L'ambiance « Modern Family » est incontournable, jusqu'aux maisons de Los Angeles chères à très chères dans lesquelles vivent les personnages et comment personne ne peut se réunir ou même un moment de calme sans que plusieurs autres personnages soient impliqués.
Les blagues semblent non seulement plus fréquentes mais moins réfléchies, leur qualité de hasard plus perceptible que dans la saison 1. Par exemple, utiliser « lazy river » comme punchline deux fois dans une même série… la critique s'écrit toute seule.

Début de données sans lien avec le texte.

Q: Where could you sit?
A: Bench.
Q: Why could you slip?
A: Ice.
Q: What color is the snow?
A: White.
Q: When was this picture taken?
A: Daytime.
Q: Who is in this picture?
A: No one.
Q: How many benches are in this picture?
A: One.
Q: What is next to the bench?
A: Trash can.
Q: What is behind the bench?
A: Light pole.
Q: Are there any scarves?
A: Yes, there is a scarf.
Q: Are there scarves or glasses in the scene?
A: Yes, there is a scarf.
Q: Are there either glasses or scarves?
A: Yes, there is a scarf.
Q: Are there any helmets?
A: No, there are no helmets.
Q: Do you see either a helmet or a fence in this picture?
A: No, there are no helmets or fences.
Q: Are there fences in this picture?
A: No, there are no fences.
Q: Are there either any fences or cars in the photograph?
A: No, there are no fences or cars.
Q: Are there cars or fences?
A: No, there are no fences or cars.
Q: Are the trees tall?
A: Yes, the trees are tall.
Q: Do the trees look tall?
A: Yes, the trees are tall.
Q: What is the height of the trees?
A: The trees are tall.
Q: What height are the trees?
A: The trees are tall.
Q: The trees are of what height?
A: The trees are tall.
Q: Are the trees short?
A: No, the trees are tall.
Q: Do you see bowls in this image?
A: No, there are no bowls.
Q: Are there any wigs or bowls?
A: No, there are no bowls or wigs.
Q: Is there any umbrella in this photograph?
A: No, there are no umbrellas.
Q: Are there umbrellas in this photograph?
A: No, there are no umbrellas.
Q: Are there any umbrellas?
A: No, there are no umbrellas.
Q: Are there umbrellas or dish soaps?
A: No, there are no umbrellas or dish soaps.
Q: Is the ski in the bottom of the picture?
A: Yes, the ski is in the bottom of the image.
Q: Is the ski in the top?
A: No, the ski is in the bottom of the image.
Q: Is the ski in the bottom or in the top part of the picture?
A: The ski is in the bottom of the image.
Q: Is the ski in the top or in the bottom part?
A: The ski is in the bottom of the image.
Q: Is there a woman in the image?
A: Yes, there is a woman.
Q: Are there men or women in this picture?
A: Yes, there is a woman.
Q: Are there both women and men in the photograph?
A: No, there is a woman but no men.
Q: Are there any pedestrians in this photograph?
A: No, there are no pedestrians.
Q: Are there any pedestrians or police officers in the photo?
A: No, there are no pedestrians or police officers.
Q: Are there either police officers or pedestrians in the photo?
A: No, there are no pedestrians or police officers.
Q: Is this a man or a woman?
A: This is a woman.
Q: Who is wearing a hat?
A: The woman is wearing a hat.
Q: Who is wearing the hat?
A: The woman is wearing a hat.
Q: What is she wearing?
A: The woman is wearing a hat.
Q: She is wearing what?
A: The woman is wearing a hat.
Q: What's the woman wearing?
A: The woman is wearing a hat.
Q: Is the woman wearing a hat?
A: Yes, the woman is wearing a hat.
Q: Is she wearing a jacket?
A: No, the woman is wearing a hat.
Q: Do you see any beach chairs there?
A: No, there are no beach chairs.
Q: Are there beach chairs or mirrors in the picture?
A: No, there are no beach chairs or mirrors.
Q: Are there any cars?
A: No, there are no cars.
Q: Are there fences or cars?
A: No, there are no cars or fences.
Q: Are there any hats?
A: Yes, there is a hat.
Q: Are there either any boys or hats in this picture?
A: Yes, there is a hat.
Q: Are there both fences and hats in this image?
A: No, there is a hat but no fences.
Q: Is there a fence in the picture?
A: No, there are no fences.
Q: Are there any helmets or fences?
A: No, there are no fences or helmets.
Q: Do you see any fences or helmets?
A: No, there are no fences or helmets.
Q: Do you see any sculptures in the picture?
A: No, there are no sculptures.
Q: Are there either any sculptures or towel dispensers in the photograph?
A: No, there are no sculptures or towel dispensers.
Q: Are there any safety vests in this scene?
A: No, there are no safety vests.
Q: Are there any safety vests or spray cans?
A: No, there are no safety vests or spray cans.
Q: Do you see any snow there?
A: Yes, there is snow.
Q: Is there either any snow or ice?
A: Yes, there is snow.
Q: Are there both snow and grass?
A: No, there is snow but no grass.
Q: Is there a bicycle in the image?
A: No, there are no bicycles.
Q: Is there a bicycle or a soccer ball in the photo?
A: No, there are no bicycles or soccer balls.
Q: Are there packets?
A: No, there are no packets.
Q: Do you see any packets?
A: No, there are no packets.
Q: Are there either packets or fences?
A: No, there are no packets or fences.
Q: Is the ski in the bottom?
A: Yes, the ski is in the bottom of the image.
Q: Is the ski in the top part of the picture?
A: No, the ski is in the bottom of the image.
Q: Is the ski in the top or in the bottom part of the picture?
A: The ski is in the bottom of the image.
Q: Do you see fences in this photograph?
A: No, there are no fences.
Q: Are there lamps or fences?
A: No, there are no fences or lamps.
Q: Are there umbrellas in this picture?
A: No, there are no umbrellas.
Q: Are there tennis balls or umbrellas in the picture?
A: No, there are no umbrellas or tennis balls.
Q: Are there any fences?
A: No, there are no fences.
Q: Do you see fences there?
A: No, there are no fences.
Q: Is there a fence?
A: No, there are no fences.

Les personnages sont si épanouis et conscients d'eux-mêmes qu'ils anticipent à bien des égards la capacité d'un critique – ou de tout spectateur – à faire des observations. Les personnages commentent à quel point ils s'engagent un peu et rôtissent Jimmy pour ses expressions de chien battu et Paul pour sa façon de parler gouttière à la Batman. Ils commentent vraiment Ford et Segel, bien sûr.

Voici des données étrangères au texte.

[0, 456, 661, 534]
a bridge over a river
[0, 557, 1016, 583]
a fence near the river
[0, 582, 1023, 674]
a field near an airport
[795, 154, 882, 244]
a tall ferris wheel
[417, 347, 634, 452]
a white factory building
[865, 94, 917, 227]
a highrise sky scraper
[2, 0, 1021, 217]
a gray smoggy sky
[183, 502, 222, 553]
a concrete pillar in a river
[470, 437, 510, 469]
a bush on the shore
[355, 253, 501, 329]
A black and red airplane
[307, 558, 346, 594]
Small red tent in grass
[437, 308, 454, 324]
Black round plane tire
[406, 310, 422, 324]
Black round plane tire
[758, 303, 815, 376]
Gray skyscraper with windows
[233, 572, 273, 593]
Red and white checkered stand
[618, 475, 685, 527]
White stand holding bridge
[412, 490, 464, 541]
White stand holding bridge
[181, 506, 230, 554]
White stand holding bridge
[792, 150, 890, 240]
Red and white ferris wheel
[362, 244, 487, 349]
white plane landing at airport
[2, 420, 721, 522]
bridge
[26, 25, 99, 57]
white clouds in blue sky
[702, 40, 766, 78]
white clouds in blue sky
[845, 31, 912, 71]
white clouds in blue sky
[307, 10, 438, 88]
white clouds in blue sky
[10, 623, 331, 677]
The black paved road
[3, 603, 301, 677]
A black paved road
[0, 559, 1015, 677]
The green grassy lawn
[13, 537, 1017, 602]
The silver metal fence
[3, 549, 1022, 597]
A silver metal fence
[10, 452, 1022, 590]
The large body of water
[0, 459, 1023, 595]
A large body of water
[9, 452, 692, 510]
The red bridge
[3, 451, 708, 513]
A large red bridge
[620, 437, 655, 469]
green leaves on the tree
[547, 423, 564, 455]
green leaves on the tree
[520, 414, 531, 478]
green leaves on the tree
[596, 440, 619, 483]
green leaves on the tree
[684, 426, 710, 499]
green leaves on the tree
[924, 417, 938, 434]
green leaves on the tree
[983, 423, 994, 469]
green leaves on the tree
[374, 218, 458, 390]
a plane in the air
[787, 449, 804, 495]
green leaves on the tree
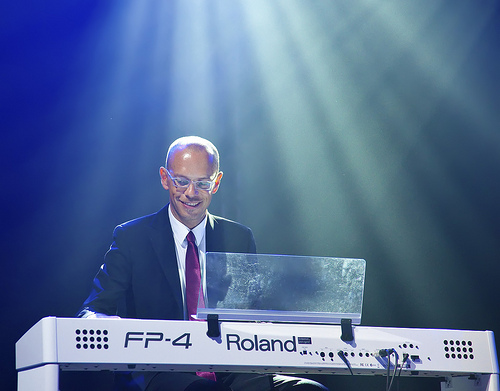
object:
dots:
[442, 339, 474, 360]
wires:
[377, 350, 410, 391]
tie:
[183, 230, 216, 384]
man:
[77, 134, 325, 390]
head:
[158, 136, 223, 222]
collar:
[167, 203, 208, 246]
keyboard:
[14, 314, 499, 376]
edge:
[205, 313, 355, 341]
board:
[14, 315, 499, 375]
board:
[196, 251, 366, 325]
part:
[303, 251, 318, 278]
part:
[387, 338, 409, 360]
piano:
[17, 316, 500, 390]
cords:
[338, 348, 410, 377]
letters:
[123, 331, 192, 350]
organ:
[14, 315, 500, 390]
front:
[57, 328, 491, 375]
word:
[226, 333, 297, 352]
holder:
[190, 251, 366, 341]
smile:
[178, 199, 203, 210]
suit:
[77, 202, 261, 391]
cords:
[155, 367, 240, 373]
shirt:
[168, 203, 208, 321]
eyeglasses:
[166, 168, 218, 191]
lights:
[85, 0, 494, 325]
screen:
[189, 251, 366, 327]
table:
[14, 315, 500, 391]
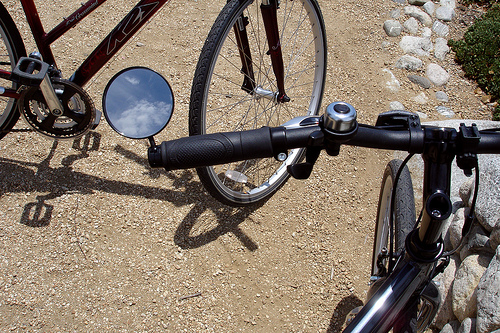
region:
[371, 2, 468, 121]
rocks in the dirt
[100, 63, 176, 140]
the bike has a mirror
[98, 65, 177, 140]
the mirror is round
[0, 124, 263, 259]
a shadow of the bike on the ground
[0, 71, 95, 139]
the bike has a chain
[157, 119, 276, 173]
the bike has a black handlebar grip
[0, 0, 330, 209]
the bike is red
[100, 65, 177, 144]
a reflection of the sky in the mirror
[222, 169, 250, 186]
the bike tire has a white reflector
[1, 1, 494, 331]
the bikes are on dirt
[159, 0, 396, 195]
the wheel on a bike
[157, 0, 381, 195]
the front wheel on a bjke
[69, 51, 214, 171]
the mirror on a bike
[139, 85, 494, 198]
the handle bars on a bike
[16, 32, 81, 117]
the paddle on a bike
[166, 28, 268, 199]
the tire on a bike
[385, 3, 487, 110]
rocks near a bike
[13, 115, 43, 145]
the chain on a bike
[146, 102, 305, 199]
a rubber grip on a bike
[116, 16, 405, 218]
a bike sitting on the dirt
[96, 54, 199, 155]
mirror on bicycle handlebars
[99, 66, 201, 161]
mirror reflecting image of clouds in sky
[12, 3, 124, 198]
kick stand down on bike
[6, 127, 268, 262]
shadow from bike on ground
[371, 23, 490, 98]
rocks buried in the dirt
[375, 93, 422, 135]
reflector on the front of bike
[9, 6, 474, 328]
sandy, rocky ground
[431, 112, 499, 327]
stones stacked up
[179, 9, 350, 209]
front bike wheel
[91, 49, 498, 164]
handlebars on mountain bike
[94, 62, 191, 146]
clouds reflected in a bicycle mirror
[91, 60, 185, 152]
a mirror on a bike's handle bars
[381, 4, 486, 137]
gray stones lying along a brown path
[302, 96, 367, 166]
ta bell attached to a bike's handlebars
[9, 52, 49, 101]
the pedal on a bike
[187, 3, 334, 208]
the spokes on a bike wheel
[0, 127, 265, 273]
shadow of a bicycle on the grouns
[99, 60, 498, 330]
a bike leaning on a pile of rocks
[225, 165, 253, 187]
the reflector the spokes of bike wheel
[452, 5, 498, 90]
a bush growing on the side of a dirt road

La franchise rafraîchissante avec laquelle Gaby et Liz ont discuté de leur sexualité – et de celle des autres femmes – dans la saison 1 a également disparu, mis à part l'étrange commentaire grossier ou la blague courante sur les jouets sexuels. Mais l'alchimie comique durable entre Williams et Miller suggère que ces discussions pourraient faire un retour dans les saisons suivantes.
Avec autant de talent comique, y compris tant d’acteurs qui ont perfectionné il y a longtemps la forme de la sitcom – Segel, McGinley, Miller (« The Drew Carey Show », « Scrubs »), Urie (« Ugly Betty ») et Malick (« Just Shoot Moi ») – peut-être que devenir plus sitcom n’était pas un choix mais une conséquence naturelle du casting. Ou du rythme, les épisodes de la saison 2 ont tendance à durer plus de 32 minutes sans publicité, créant une durée totale d'exécution dans la timonerie d'une sitcom en réseau de 22 épisodes.
Quoi qu’il en soit, ces fidèles alertes iPhone d’Apple TV+ qui vous informent que de nouveaux épisodes de « Shrinking » sont tombés ne semblent pas susceptibles de provoquer une ruée pour regarder à la « Lasso », « The Morning Show » ou des émissions encore moins annoncées comme « Physical ». » ou « Palm Royale ». Car même si le concept ne s’applique pas littéralement, la saison 2 de « Shrinking » donne le sentiment que vous pourrez facilement l’attraper plus tard, en syndication.
La saison 2 de « Shrinking » sera diffusée avec deux épisodes le mercredi 16 octobre sur Apple TV+.